While one wonders whether a device can actually help fight a virus that has taken the entire world under its grip, Sinha says that the safety and efficacy of the product has been endorsed by as many as 26 laboratories across the world. He claims that Coronaguard was tested in two of Mumbai leading hospitals. "The wards which had the device reported lower infection rate among paramedics and doctors than the ward where there was no Coronaguard," claims Sinha.
Priced at Rs 20,000, the product is reportedly getting a lot of enquiries from hospitals, salons, banks and also from the manufacturing sector. "We are attempting multiple variants that will suit smaller offices, meeting rooms, homes and even cars," Sinha further adds.
While the first phase of pandemic saw the launch of sanitisers, disinfectants and even vegetable cleaners on a war-footing, as the new normal sets in, companies have fast-tracked their innovation pipeline to launch specialised products to fight the virus - from air-purifiers and disinfectant paints to virus-free mattresses. In fact, a recent KPMG report states that safety and hygiene is now the core focus of companies across sectors. "Companies not only need to include these factors across their operations, but also effectively communicate the same with consumers to build necessary confidence and trust," says the report. "Consumers are looking for products that can protect their health and ensure safety and hygiene," agrees Kamal Nandi, Business Head, Godrej Appliances.

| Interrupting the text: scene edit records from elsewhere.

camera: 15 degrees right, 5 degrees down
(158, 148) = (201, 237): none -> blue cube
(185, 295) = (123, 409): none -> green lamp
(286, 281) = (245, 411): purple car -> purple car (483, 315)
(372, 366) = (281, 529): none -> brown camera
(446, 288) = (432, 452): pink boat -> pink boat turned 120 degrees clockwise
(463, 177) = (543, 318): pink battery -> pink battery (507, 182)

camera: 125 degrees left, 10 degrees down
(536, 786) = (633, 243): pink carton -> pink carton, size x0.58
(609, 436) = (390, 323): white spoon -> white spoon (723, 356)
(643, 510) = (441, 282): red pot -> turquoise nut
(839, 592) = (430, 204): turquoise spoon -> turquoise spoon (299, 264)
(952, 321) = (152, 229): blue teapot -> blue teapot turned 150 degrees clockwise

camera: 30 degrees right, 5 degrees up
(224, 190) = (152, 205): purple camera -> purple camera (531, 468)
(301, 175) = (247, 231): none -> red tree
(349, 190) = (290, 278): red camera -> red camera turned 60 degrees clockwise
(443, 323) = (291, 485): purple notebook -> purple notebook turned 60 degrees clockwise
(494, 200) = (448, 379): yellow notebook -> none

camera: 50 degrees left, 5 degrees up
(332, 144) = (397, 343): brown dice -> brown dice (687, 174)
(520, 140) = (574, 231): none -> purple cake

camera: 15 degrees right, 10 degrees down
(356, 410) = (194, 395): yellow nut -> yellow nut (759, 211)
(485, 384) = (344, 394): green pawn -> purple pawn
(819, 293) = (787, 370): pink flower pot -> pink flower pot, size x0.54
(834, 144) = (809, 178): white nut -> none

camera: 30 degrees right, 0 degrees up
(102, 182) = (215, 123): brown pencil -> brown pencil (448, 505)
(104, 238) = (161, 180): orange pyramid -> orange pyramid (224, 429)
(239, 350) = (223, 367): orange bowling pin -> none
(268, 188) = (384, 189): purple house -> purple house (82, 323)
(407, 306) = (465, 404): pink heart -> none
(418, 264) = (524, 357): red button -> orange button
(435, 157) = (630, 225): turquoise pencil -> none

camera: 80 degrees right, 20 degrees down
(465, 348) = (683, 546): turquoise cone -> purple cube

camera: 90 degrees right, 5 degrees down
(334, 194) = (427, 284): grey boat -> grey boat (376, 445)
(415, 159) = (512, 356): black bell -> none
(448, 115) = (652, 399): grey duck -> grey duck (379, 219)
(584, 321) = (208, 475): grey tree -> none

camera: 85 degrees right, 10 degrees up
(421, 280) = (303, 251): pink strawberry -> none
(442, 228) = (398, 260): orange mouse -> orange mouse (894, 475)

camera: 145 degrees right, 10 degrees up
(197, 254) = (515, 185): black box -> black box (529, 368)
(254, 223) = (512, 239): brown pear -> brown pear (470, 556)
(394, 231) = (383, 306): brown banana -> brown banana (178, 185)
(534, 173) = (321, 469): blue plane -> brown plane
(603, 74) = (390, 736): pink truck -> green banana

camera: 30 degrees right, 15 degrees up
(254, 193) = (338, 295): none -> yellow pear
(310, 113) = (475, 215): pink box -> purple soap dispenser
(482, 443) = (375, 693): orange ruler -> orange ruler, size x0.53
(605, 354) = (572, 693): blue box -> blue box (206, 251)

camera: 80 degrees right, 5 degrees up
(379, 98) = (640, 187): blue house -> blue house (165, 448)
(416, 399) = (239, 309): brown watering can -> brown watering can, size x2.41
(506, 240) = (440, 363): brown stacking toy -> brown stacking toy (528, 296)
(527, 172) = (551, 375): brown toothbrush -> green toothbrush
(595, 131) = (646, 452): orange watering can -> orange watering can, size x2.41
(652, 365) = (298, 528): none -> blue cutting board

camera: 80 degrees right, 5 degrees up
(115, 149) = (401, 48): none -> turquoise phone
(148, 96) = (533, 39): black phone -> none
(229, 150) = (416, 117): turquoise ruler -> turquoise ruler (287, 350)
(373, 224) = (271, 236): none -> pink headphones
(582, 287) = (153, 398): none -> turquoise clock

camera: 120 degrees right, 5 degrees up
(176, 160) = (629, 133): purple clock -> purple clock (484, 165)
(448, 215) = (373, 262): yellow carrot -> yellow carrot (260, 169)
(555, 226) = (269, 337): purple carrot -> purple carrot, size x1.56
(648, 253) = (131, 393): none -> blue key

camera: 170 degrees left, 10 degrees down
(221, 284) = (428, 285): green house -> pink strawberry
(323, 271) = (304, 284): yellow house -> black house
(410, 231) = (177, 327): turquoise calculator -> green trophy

Godrej Appliance has recently launched Godrej Viroshield 4.0, a UV-C technology-based device which claims to disinfect 99 per cent of the COVID-19 virus in minutes. The product also claims to disinfect vegetables, grocery bags, headphones and car keys. On the other hand, paints company, Kansai Nerolac has recently launched Excel Virus Guard, which is supposed to be the country's first anti-viral paint. It promises to repel over 95 per cent germs and viruses. The company has also launched a disinfectant for walls, which helps to keep the walls protected from viruses for over 24 hours.
Mattress brand, Sleepwell, has been aggressively promoting its allergen-free Neem Fresche mattress. "Tests show that it deactivates the virus by 99 per cent. However, there is nothing called a virus-free mattress. I would rather say that it helps combating the virus," points out Rahul Gautam, MD, Sheela Foam.